**** GIVEN INFORMATION

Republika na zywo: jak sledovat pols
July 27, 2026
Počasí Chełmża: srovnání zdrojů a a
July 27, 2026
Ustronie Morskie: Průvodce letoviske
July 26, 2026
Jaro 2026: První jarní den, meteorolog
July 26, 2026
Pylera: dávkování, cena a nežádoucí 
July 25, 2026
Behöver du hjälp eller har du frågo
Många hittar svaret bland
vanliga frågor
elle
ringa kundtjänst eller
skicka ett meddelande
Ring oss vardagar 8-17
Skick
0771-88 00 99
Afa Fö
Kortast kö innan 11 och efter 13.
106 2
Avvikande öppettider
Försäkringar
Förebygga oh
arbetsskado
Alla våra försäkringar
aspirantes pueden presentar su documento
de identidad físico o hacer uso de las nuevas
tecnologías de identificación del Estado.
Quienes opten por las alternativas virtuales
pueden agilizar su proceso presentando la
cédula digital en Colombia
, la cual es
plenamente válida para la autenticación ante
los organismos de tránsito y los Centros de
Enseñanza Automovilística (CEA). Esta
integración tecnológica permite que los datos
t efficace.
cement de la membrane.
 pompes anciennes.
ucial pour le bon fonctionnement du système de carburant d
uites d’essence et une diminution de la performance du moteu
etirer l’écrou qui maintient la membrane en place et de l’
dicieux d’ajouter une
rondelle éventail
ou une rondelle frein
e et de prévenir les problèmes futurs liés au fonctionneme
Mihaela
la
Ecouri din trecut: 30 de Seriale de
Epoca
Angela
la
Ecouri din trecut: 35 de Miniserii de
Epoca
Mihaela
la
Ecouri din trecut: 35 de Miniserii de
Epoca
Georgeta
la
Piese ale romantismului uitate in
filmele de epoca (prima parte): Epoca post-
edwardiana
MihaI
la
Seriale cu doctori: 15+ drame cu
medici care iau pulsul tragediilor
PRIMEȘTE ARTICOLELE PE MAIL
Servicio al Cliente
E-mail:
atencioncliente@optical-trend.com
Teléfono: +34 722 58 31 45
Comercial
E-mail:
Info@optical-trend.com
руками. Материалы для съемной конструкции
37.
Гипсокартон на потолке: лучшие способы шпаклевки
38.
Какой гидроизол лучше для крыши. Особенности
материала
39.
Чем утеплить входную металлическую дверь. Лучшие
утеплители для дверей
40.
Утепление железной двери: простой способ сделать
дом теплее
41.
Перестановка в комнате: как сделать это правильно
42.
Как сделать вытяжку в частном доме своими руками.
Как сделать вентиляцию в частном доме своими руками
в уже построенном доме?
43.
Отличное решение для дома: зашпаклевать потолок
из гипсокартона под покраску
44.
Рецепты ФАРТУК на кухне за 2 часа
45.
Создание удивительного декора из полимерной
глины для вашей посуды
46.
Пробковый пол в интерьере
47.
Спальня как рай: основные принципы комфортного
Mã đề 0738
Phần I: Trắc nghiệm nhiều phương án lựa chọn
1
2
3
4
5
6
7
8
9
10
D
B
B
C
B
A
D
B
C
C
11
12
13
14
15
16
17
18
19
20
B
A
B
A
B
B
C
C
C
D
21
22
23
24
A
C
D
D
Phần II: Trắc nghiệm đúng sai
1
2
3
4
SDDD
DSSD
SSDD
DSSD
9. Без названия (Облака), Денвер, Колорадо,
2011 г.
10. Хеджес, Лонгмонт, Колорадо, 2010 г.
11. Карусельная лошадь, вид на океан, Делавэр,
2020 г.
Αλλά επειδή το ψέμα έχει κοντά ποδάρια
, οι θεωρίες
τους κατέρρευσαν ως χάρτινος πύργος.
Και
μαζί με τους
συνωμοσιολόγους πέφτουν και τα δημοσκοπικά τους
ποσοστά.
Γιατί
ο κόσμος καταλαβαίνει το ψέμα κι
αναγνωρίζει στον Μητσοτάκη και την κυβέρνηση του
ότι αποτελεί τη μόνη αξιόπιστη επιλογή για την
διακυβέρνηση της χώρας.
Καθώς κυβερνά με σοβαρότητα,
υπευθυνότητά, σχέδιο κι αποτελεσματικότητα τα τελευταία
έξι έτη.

********

PROBLEM DESCRIPTION:
Count the lines in the material above that contain the string "nghiệm", with case counting, and give only the number.

SOLUTION FOR THIS PROBLEM:
2